どの程度の体裁が要求されるのか、絵や写真を織り込む必要があるのかなど、書類の性質によって、あるいは視覚障害者といってもその視力の程度やITスキルのレベルはどの程度なのか等の要素によって、これを独力でこなせるかどうかが決まってくるでしょう。
しかしながら、業務としてこの作業を位置付けたとき、その青果物の質と作業効率が当然問われます。
この観点から考えると、たとえ全盲のスタッフでこれを独力でこなせる者がいたとしても、5.の部分は目の見えるスタッフに業務分担させるのが妥当でしょう。

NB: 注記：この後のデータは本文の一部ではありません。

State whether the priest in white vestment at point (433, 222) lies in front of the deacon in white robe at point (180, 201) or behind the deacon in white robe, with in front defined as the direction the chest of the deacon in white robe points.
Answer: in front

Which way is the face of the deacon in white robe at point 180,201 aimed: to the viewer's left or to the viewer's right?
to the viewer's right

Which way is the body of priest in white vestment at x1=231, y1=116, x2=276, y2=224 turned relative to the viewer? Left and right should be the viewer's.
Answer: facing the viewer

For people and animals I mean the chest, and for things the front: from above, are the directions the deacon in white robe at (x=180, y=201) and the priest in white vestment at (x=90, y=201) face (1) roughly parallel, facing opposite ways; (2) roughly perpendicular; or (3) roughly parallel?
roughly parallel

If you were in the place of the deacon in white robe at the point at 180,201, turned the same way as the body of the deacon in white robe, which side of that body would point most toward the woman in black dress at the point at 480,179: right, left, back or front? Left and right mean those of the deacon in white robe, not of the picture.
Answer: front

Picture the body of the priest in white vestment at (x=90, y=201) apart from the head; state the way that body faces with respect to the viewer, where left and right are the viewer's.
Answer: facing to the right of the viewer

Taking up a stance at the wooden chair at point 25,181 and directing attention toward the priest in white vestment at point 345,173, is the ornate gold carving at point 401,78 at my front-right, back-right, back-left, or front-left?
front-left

もしもその全盲スタッフが非常に企画力のある人手あり、文章力にも長けているとすれば、自ら5.を行う代わりに、もう一つの価値のある企画を立案するでしょう。
このように、業務はチームワークでこなすものです。
視覚障害者がチームの一員に入ったとき、その人の特性を理解して、チーム内でのパスがスムーズに通り、チーム全体としての業務効率が上がるような仕組み作りをするのが経営者であり、部署のリーダーの役割なのです。
生きがいのある人生に向けての心の持ち方
1. 前向きの考え方とは
問題を反省することよりも、今後どのように取り組んでいくかに重点をおいて考えます。
原因思考ではなく、解決思考で取り組みます。
2. 実行力の付け方
P = Plan
D = Do
C = Check
A = Action
のPDCAサイクルを早く回転させます。
そのためには、最初の Pで停まっていてはいけません。すぐにDに入りましょう。